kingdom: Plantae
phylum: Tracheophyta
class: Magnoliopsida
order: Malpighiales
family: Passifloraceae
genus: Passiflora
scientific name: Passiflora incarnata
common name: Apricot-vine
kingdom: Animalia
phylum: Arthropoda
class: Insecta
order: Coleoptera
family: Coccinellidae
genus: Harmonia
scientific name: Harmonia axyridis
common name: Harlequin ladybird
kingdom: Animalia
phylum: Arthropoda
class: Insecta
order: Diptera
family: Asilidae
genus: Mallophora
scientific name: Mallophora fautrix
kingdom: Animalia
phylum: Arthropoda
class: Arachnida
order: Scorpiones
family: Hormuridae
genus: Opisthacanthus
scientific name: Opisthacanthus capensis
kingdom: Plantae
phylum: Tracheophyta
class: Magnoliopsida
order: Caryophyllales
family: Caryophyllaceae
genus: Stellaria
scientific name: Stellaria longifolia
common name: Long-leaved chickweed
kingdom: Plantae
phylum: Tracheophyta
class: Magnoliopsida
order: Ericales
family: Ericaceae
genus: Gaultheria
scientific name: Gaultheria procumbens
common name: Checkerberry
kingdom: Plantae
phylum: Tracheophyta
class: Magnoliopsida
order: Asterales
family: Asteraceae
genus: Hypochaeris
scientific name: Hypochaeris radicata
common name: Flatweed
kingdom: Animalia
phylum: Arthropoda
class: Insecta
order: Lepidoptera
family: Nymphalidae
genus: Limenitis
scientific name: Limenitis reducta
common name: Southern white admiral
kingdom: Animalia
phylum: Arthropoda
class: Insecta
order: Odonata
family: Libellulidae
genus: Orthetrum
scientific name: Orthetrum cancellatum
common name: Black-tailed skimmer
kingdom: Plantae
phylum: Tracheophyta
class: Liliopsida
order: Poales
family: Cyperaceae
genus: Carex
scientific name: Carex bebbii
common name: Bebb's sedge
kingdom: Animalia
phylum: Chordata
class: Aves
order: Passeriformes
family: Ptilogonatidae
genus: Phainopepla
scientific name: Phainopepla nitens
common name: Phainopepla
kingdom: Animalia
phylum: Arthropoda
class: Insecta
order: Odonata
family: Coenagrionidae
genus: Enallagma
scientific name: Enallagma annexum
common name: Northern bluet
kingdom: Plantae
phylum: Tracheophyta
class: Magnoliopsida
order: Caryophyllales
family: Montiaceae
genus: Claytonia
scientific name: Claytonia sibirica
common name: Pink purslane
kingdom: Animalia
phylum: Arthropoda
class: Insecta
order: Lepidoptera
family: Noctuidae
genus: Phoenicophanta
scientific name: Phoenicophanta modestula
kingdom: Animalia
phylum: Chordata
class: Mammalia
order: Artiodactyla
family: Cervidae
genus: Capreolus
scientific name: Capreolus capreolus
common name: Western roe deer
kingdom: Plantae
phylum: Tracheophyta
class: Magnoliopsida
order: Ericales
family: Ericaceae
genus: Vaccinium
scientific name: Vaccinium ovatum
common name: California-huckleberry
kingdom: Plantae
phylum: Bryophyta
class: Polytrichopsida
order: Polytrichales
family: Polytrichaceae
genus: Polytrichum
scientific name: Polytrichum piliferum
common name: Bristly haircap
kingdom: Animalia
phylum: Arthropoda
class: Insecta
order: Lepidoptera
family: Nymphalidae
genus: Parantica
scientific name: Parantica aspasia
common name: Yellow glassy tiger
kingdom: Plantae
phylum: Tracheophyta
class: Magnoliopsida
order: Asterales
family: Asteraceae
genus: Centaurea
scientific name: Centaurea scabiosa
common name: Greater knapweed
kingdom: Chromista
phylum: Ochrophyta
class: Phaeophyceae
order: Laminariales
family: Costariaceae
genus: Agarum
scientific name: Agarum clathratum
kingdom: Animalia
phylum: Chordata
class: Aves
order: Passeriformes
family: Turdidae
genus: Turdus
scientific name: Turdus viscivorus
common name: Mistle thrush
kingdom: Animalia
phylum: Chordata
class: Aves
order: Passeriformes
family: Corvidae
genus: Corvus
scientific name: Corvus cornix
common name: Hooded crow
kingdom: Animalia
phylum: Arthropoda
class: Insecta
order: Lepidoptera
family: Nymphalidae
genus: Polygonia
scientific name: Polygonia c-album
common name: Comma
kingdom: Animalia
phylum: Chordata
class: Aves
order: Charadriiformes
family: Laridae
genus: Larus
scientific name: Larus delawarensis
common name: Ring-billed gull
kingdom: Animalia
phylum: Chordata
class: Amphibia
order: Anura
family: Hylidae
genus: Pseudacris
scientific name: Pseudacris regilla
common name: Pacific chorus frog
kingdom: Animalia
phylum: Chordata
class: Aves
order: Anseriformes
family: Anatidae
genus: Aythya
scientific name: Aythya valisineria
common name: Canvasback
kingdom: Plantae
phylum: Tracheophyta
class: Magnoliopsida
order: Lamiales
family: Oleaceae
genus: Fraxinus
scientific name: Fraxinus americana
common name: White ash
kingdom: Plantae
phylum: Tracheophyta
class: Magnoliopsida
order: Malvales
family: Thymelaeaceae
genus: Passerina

----------------

AIM: Retype every line of the entries above without changing anything.

REPLY TO THE EXERCISE:
kingdom: Plantae
phylum: Tracheophyta
class: Magnoliopsida
order: Malpighiales
family: Passifloraceae
genus: Passiflora
scientific name: Passiflora incarnata
common name: Apricot-vine
kingdom: Animalia
phylum: Arthropoda
class: Insecta
order: Coleoptera
family: Coccinellidae
genus: Harmonia
scientific name: Harmonia axyridis
common name: Harlequin ladybird
kingdom: Animalia
phylum: Arthropoda
class: Insecta
order: Diptera
family: Asilidae
genus: Mallophora
scientific name: Mallophora fautrix
kingdom: Animalia
phylum: Arthropoda
class: Arachnida
order: Scorpiones
family: Hormuridae
genus: Opisthacanthus
scientific name: Opisthacanthus capensis
kingdom: Plantae
phylum: Tracheophyta
class: Magnoliopsida
order: Caryophyllales
family: Caryophyllaceae
genus: Stellaria
scientific name: Stellaria longifolia
common name: Long-leaved chickweed
kingdom: Plantae
phylum: Tracheophyta
class: Magnoliopsida
order: Ericales
family: Ericaceae
genus: Gaultheria
scientific name: Gaultheria procumbens
common name: Checkerberry
kingdom: Plantae
phylum: Tracheophyta
class: Magnoliopsida
order: Asterales
family: Asteraceae
genus: Hypochaeris
scientific name: Hypochaeris radicata
common name: Flatweed
kingdom: Animalia
phylum: Arthropoda
class: Insecta
order: Lepidoptera
family: Nymphalidae
genus: Limenitis
scientific name: Limenitis reducta
common name: Southern white admiral
kingdom: Animalia
phylum: Arthropoda
class: Insecta
order: Odonata
family: Libellulidae
genus: Orthetrum
scientific name: Orthetrum cancellatum
common name: Black-tailed skimmer
kingdom: Plantae
phylum: Tracheophyta
class: Liliopsida
order: Poales
family: Cyperaceae
genus: Carex
scientific name: Carex bebbii
common name: Bebb's sedge
kingdom: Animalia
phylum: Chordata
class: Aves
order: Passeriformes
family: Ptilogonatidae
genus: Phainopepla
scientific name: Phainopepla nitens
common name: Phainopepla
kingdom: Animalia
phylum: Arthropoda
class: Insecta
order: Odonata
family: Coenagrionidae
genus: Enallagma
scientific name: Enallagma annexum
common name: Northern bluet
kingdom: Plantae
phylum: Tracheophyta
class: Magnoliopsida
order: Caryophyllales
family: Montiaceae
genus: Claytonia
scientific name: Claytonia sibirica
common name: Pink purslane
kingdom: Animalia
phylum: Arthropoda
class: Insecta
order: Lepidoptera
family: Noctuidae
genus: Phoenicophanta
scientific name: Phoenicophanta modestula
kingdom: Animalia
phylum: Chordata
class: Mammalia
order: Artiodactyla
family: Cervidae
genus: Capreolus
scientific name: Capreolus capreolus
common name: Western roe deer
kingdom: Plantae
phylum: Tracheophyta
class: Magnoliopsida
order: Ericales
family: Ericaceae
genus: Vaccinium
scientific name: Vaccinium ovatum
common name: California-huckleberry
kingdom: Plantae
phylum: Bryophyta
class: Polytrichopsida
order: Polytrichales
family: Polytrichaceae
genus: Polytrichum
scientific name: Polytrichum piliferum
common name: Bristly haircap
kingdom: Animalia
phylum: Arthropoda
class: Insecta
order: Lepidoptera
family: Nymphalidae
genus: Parantica
scientific name: Parantica aspasia
common name: Yellow glassy tiger
kingdom: Plantae
phylum: Tracheophyta
class: Magnoliopsida
order: Asterales
family: Asteraceae
genus: Centaurea
scientific name: Centaurea scabiosa
common name: Greater knapweed
kingdom: Chromista
phylum: Ochrophyta
class: Phaeophyceae
order: Laminariales
family: Costariaceae
genus: Agarum
scientific name: Agarum clathratum
kingdom: Animalia
phylum: Chordata
class: Aves
order: Passeriformes
family: Turdidae
genus: Turdus
scientific name: Turdus viscivorus
common name: Mistle thrush
kingdom: Animalia
phylum: Chordata
class: Aves
order: Passeriformes
family: Corvidae
genus: Corvus
scientific name: Corvus cornix
common name: Hooded crow
kingdom: Animalia
phylum: Arthropoda
class: Insecta
order: Lepidoptera
family: Nymphalidae
genus: Polygonia
scientific name: Polygonia c-album
common name: Comma
kingdom: Animalia
phylum: Chordata
class: Aves
order: Charadriiformes
family: Laridae
genus: Larus
scientific name: Larus delawarensis
common name: Ring-billed gull
kingdom: Animalia
phylum: Chordata
class: Amphibia
order: Anura
family: Hylidae
genus: Pseudacris
scientific name: Pseudacris regilla
common name: Pacific chorus frog
kingdom: Animalia
phylum: Chordata
class: Aves
order: Anseriformes
family: Anatidae
genus: Aythya
scientific name: Aythya valisineria
common name: Canvasback
kingdom: Plantae
phylum: Tracheophyta
class: Magnoliopsida
order: Lamiales
family: Oleaceae
genus: Fraxinus
scientific name: Fraxinus americana
common name: White ash
kingdom: Plantae
phylum: Tracheophyta
class: Magnoliopsida
order: Malvales
family: Thymelaeaceae
genus: Passerina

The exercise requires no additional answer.